Stored data entries:
--*--
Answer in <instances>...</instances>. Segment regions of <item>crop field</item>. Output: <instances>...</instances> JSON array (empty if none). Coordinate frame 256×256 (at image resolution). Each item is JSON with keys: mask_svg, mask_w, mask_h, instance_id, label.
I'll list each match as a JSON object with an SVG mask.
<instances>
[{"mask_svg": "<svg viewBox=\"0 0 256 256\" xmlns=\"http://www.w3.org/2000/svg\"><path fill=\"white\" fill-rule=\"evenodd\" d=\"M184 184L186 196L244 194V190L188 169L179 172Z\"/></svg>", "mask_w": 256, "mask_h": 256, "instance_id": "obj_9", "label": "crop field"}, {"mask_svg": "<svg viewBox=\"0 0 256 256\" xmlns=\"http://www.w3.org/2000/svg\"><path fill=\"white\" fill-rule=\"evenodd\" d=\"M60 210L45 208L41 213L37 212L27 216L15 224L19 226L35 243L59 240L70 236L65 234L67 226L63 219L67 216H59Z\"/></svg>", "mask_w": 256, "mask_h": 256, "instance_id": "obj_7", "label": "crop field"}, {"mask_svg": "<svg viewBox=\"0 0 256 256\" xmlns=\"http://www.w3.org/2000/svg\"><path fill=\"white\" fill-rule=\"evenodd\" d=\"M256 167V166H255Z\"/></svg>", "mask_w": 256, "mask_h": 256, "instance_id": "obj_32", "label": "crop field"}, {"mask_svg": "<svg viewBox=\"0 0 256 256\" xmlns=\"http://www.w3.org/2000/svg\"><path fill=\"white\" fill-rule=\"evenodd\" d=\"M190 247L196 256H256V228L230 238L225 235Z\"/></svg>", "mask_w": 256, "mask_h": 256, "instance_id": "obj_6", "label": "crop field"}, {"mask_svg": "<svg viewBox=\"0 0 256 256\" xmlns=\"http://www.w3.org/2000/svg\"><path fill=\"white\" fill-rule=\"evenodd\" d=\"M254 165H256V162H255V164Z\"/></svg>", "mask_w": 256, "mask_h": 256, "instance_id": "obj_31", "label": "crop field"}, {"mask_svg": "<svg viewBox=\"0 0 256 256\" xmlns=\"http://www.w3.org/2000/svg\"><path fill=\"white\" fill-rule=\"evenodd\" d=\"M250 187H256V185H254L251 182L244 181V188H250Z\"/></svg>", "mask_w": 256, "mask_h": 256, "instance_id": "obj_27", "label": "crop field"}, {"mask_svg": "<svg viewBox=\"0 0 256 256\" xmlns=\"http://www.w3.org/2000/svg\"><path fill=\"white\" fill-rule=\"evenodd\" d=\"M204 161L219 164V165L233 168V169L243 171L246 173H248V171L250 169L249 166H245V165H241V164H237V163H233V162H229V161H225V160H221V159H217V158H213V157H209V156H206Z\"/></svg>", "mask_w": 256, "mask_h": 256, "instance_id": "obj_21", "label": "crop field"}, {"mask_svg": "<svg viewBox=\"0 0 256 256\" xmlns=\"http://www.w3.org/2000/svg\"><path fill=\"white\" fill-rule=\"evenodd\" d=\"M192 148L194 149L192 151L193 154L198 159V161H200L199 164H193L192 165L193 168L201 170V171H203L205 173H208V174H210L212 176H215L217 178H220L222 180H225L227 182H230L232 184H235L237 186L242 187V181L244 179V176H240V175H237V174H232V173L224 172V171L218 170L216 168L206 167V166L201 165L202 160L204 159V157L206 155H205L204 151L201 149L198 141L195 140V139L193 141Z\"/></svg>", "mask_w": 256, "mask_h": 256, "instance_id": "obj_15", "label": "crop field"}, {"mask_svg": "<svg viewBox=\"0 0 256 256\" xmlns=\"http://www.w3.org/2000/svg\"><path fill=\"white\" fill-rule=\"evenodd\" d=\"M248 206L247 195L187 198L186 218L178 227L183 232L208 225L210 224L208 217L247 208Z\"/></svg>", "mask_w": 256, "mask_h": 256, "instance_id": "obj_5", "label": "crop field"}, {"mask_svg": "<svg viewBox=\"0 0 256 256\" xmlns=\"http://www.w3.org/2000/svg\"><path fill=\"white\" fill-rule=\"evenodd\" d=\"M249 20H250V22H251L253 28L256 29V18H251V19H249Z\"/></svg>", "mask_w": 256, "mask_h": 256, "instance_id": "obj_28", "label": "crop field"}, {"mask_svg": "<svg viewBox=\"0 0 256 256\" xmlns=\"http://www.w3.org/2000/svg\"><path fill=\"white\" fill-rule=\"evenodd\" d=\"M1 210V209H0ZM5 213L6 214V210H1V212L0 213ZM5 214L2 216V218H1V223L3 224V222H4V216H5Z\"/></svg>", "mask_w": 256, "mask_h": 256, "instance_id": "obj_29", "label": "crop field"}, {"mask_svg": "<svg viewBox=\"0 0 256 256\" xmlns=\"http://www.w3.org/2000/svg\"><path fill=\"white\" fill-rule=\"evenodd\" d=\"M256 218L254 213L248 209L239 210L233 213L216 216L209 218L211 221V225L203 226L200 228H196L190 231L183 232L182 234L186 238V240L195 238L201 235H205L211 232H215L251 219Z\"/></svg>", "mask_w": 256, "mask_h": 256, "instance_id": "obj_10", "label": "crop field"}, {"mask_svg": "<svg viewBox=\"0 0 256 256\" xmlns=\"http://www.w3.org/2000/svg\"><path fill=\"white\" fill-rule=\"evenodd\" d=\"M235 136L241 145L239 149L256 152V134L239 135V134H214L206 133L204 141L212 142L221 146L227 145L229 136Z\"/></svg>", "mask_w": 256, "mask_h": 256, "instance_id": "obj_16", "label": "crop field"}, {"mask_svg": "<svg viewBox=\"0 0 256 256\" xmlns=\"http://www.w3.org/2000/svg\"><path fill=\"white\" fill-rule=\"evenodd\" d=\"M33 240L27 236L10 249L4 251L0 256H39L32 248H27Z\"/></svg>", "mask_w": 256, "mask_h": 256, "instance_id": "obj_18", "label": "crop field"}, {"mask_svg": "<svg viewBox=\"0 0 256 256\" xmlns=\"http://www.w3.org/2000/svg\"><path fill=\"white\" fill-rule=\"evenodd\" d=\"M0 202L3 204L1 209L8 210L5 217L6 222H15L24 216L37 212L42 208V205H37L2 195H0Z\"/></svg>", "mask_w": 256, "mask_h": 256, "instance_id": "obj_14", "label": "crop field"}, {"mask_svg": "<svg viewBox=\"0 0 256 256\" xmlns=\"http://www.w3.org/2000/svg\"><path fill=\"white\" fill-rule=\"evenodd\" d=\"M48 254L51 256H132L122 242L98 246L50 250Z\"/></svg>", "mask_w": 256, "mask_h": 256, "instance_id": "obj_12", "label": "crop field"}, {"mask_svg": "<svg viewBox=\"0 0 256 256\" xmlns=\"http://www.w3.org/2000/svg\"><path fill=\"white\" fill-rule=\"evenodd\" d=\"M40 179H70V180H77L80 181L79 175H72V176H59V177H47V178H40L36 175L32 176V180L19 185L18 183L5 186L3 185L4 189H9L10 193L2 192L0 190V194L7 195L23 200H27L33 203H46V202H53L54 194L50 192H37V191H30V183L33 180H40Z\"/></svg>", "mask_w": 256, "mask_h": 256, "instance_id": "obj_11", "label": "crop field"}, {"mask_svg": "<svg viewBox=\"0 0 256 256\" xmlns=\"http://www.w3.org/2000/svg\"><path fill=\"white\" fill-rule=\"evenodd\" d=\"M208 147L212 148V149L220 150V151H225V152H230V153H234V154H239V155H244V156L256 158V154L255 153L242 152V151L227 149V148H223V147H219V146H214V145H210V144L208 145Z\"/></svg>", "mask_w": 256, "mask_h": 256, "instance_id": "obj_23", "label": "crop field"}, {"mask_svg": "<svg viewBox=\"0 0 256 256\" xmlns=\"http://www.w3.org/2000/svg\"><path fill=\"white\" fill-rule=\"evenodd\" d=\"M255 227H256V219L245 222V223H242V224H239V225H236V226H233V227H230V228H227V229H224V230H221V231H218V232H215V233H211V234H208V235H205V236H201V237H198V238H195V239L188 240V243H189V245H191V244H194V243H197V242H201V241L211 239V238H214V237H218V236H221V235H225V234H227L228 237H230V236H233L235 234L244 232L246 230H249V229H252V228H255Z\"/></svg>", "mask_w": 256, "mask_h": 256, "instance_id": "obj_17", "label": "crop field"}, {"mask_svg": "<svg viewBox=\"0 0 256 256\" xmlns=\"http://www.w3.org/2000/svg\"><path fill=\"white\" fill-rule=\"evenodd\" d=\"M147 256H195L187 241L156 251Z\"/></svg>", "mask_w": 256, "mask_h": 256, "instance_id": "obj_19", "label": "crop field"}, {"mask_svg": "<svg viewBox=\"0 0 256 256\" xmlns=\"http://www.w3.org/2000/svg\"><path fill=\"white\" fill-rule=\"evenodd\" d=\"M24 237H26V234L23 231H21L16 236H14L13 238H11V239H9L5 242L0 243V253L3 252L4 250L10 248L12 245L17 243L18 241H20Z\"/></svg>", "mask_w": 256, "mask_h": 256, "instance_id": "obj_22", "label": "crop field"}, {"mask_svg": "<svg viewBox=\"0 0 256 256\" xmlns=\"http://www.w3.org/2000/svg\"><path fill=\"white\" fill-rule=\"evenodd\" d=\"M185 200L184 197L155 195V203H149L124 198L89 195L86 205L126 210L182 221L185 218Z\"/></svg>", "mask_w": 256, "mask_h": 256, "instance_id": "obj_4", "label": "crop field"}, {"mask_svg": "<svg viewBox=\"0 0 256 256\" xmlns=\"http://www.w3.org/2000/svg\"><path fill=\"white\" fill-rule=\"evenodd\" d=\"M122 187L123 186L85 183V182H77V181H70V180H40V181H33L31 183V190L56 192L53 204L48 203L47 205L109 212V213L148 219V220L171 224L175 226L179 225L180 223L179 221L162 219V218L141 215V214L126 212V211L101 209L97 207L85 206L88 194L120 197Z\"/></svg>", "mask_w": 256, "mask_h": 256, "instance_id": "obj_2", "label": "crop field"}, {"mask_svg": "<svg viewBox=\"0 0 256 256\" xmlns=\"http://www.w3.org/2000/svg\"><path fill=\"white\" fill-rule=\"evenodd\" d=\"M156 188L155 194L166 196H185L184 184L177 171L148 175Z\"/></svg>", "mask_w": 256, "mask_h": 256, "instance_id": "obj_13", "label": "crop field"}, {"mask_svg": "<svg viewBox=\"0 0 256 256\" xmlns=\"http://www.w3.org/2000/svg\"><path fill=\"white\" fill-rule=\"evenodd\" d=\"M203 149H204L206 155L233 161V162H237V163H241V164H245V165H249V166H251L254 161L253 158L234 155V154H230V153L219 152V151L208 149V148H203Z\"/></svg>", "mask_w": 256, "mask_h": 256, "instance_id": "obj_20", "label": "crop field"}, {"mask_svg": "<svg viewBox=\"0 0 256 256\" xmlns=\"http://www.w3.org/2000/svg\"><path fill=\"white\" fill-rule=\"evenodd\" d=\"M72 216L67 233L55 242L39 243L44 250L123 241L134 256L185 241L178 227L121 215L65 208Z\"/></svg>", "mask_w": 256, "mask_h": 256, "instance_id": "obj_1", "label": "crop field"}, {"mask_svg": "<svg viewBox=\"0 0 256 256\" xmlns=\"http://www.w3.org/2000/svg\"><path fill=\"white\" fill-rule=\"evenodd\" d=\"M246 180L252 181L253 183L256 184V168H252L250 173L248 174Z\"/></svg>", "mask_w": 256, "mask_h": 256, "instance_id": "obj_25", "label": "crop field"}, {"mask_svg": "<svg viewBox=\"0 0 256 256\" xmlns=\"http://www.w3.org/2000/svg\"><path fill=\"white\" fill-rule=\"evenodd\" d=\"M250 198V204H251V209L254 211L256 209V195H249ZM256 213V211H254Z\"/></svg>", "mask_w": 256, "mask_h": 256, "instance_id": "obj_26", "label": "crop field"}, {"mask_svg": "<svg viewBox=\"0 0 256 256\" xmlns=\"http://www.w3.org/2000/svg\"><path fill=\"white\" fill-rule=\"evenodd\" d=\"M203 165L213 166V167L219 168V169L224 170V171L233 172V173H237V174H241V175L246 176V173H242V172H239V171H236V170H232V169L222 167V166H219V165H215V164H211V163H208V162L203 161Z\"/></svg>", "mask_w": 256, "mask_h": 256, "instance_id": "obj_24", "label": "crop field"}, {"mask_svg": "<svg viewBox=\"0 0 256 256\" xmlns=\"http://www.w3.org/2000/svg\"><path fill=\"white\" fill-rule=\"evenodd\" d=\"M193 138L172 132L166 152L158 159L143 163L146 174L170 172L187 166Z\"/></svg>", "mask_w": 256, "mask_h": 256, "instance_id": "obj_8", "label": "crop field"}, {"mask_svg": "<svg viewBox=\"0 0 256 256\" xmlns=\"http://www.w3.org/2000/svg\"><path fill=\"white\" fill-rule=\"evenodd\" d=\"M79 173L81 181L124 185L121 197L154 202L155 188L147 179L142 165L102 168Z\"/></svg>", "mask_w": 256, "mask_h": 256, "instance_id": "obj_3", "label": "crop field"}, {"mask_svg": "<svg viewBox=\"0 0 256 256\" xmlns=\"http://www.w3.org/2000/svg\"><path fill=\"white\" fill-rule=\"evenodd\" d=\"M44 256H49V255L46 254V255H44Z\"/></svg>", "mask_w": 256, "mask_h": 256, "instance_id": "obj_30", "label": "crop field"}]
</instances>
--*--
Task description: Please gather every line in the records above that contains the word "with" and copy each of those lines in full.

Finished exercise:
Answer in <instances>...</instances>. Segment regions of <item>crop field</item>. Output: <instances>...</instances> JSON array (empty if none). Coordinate frame 256×256 (at image resolution). Each item is JSON with keys: mask_svg, mask_w, mask_h, instance_id, label.
I'll list each match as a JSON object with an SVG mask.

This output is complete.